Fatmata Sessay, de 56 anos, natural de Serra Leoa, continua vivendo no Aeroporto Internacional de Belém após ter sua viagem para o Panamá remarcada para o dia 15 de agosto. A passagem estava inicialmente programada para esta segunda-feira (22), mas precisou ser adiada devido a pendências documentais, como carteira de vacinação contra febre amarela, visto e comprovante de renda. Segundo o Ministério Público do Pará, a remarcação ocorreu por opção própria da migrante, que segue instalada no terminal aeroportuário enquanto aguarda a regularização dos documentos, e o órgão está intermediando junto a instituições públicas e à sociedade a garantia de seus direitos.
O Ministério Público Federal apresentou pedido urgente à Justiça Federal na última sexta-feira (21) e obteve decisão favorável no mesmo dia, determinando assistência consular à migrante e a intimação de órgãos para o cumprimento da medida, mas, segundo informações do sistema de Processo Judicial Eletrônico, os órgãos intimados ainda não se manifestaram. O Governo do Pará informou que, por se tratar de assunto fora da competência precípua do Itamaraty, o caso foi encaminhado ao Departamento de Migrações do Ministério da Justiça e da Segurança Pública, com pedido de acionamento dos canais de proteção ao migrante estrangeiro para a assistência cabível.

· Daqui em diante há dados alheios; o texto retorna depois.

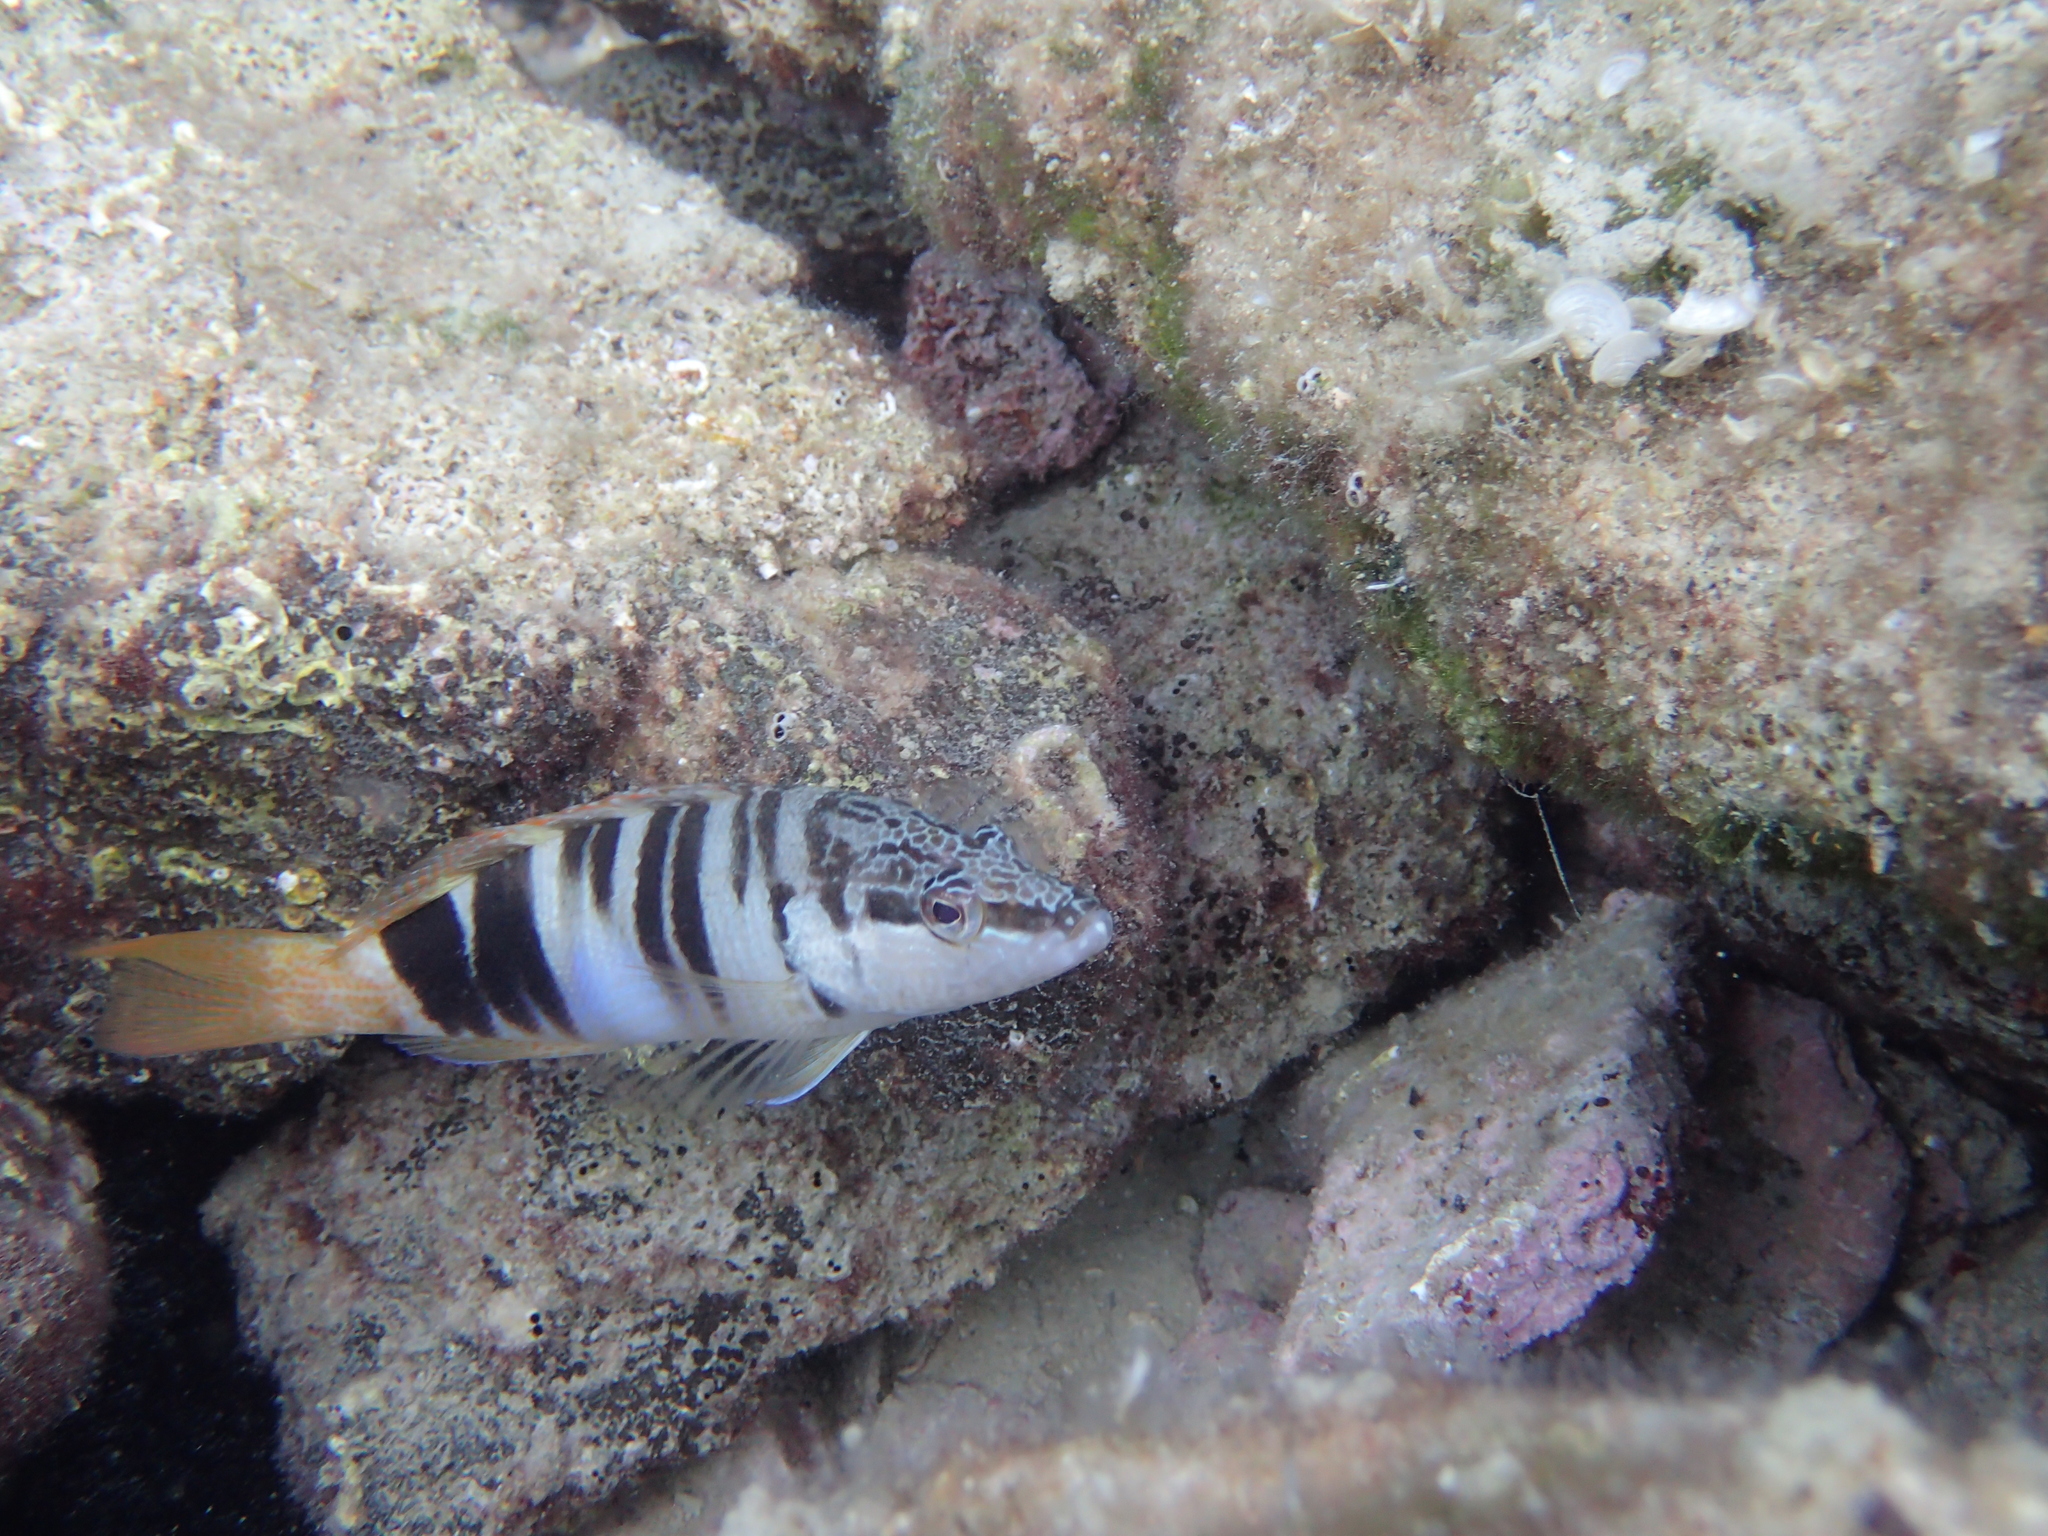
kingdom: Animalia
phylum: Chordata
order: Perciformes
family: Serranidae
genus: Serranus
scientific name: Serranus scriba
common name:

Fatmata está no Aeroporto de Belém há cerca de seis meses. A história começou no fim de 2025, quando ela saiu de São Paulo com destino ao Panamá, onde vivem parentes, mas teve a viagem interrompida após problemas com o passaporte. Sem dinheiro para comprar outra passagem, passou a dormir em áreas do terminal e a depender da ajuda de pessoas que circulavam pelo local. Durante o dia, consegue o básico em uma instituição de assistência.